Priest Convicted in Argentine "Dirty War" TribunalBy Sam Ferguson
t r u t h o u t | Report
Wednesday 10 October 2007
La Plata, Argentina - Close to 7:30 p.m. Tuesday, a large crowd inside and outside La Plata's federal courthouse erupted into cheers when a three-judge tribunal announced that Father Christian von Wernich was guilty, committed his crimes "under the mark of genocide" and was sentenced to life in prison. Von Wernich, convicted of seven homicides, 31 of instances of torture and 34 instances of kidnapping, is the first member of the Argentine Catholic Church to be convicted for crimes associated with Argentina's last dictatorship.
The courtroom was packed to capacity. A makeshift overflow room, which had sat empty for most of the three months of proceedings, was full. Hundreds of protesters outside erupted when the final verdict came down, igniting fireworks and bursting into cheers. Judge Carlos Rosanski asked "please, please, please" on several occasions, pleading for, but not ordering, silence so that the tribunal could finish reading the verdict.

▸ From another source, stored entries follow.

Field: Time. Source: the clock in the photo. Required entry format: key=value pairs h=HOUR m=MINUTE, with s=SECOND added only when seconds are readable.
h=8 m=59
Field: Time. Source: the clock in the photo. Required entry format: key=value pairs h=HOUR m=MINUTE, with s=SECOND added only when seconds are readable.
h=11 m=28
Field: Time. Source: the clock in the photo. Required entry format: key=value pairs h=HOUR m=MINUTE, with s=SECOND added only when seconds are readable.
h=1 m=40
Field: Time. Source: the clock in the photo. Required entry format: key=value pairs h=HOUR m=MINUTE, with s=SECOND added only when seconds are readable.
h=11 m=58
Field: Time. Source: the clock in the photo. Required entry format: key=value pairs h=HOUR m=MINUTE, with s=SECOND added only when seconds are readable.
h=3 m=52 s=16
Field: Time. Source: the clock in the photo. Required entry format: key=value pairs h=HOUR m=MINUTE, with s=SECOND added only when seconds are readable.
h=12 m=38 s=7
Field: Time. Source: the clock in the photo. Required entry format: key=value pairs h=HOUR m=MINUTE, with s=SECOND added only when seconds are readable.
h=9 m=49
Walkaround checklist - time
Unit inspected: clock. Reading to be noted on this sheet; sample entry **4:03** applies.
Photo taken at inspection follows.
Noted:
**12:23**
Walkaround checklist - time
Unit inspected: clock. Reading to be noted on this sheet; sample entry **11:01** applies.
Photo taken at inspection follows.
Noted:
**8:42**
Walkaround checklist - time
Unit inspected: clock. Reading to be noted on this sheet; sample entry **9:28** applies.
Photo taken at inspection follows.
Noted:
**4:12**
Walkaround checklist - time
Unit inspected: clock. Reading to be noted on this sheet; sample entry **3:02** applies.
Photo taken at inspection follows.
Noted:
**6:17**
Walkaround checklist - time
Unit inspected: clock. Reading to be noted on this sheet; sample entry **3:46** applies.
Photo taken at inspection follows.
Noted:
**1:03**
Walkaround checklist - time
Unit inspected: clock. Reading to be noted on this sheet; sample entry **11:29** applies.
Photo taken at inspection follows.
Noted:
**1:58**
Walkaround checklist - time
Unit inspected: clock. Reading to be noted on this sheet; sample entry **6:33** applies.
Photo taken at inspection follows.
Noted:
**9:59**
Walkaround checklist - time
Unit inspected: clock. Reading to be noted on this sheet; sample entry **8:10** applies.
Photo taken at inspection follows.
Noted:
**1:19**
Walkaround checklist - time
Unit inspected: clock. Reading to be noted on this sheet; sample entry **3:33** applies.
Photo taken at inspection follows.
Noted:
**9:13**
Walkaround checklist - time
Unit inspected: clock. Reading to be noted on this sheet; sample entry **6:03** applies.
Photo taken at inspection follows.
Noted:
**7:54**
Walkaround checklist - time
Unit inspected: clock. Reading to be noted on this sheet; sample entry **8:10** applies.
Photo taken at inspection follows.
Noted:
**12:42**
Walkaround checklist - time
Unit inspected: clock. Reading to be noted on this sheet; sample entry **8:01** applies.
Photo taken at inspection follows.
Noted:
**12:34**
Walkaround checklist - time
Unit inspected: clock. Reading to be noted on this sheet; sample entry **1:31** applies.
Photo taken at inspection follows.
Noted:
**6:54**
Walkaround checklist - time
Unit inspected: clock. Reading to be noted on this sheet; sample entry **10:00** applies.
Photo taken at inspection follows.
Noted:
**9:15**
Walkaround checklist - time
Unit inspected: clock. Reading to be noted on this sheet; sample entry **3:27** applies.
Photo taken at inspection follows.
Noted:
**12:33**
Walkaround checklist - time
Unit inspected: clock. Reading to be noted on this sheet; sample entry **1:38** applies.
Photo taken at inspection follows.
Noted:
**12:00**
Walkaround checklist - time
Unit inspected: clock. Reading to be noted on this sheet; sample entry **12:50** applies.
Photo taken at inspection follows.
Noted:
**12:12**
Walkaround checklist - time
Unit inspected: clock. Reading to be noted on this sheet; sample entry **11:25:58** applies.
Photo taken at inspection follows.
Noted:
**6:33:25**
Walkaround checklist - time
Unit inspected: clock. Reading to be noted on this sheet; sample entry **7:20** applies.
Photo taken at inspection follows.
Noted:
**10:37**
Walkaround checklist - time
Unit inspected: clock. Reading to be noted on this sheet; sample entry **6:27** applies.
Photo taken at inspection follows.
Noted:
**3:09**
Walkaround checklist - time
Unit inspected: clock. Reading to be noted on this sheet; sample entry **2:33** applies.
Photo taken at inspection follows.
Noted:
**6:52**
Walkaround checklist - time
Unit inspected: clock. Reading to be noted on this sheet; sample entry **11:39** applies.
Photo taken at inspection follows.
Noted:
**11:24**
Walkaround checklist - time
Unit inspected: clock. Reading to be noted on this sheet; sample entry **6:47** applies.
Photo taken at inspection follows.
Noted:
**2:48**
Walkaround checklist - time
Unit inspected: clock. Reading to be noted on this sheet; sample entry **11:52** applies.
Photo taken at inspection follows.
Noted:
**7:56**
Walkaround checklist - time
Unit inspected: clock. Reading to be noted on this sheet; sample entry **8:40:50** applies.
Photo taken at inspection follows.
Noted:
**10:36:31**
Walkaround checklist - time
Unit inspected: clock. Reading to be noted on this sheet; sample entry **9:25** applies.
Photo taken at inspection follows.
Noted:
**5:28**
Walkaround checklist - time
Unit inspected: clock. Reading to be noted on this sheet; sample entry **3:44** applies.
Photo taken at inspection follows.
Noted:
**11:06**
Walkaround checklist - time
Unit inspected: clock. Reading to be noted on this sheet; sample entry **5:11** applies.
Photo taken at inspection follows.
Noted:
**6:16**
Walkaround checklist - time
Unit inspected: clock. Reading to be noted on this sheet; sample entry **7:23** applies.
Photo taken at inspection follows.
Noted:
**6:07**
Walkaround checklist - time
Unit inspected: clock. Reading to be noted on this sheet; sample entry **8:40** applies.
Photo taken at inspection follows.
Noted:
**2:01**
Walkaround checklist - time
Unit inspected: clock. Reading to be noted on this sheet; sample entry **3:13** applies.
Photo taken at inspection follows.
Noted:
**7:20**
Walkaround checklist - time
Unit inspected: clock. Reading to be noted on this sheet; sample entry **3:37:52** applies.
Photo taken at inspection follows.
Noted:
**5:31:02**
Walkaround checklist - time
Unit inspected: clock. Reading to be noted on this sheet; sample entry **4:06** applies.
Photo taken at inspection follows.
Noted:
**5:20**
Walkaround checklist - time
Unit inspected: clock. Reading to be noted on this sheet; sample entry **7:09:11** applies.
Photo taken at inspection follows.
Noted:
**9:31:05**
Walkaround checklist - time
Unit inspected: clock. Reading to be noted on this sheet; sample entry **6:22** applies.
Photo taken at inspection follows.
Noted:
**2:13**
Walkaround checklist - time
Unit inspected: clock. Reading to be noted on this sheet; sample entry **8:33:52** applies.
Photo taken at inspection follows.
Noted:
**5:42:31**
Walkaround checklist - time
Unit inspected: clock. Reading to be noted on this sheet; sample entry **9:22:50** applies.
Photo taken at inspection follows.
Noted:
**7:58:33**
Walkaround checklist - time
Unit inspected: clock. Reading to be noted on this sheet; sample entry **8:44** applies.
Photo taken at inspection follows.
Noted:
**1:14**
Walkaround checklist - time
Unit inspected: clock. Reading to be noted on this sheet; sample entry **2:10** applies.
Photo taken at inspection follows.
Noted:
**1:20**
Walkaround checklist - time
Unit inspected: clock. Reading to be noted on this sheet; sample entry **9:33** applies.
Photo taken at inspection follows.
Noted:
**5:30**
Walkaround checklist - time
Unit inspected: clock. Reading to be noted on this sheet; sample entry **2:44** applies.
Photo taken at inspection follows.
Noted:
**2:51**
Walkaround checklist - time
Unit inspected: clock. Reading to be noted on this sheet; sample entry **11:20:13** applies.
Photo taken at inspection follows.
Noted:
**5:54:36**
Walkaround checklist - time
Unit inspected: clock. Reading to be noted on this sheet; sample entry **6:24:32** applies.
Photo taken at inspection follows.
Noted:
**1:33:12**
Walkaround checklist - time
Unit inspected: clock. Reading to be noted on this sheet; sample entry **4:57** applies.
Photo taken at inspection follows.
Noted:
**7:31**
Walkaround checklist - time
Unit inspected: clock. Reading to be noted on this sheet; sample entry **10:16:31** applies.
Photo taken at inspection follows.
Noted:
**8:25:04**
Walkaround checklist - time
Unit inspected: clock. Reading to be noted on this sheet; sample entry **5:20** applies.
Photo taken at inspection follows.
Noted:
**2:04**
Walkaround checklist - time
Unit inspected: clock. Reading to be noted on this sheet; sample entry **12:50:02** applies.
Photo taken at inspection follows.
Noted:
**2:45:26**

Von Wernich, who entered the courtroom in a bulletproof vest and sat behind bulletproof glass flanked by three armed and riot-protected guards, nervously looked into the desk where he was seated. As Judge Rosanski read the guilty verdict on the homicide charges, von Wernich exchanged words with his lawyer. As Rosanski announced the crimes were committed "under the mark of genocide," von Wernich blinked rapidly and made direct eye contact with the judge.
Von Wernich, 69, served as police chaplain for the Buenos Aires police force for the first two years of the dictatorship, which ruled from 1976-83. That government was responsible for the disappearance of between 14,000 and 30,000 people, in a clandestine campaign known as the "dirty war."
To this day, the final resting place of most of the disappeared remains unknown, though confessions from a few military officials involved have provided some glimpse into what happened. In his 1995 book, "Confessions of a Dirty Warrior," Adolfo Scilingo recounts taking drugged prisoners and throwing them out of an airplane into the River Plate, alive. The vast majority of those involved in the dirty war, however, have remained silent, under what Carolina Varsky, a human rights lawyer for the Center for Social and Legal Studies, calls a "mafia code." Von Wernich, too, refused to answer to the charges against him when called to the stand on the first day of testimony.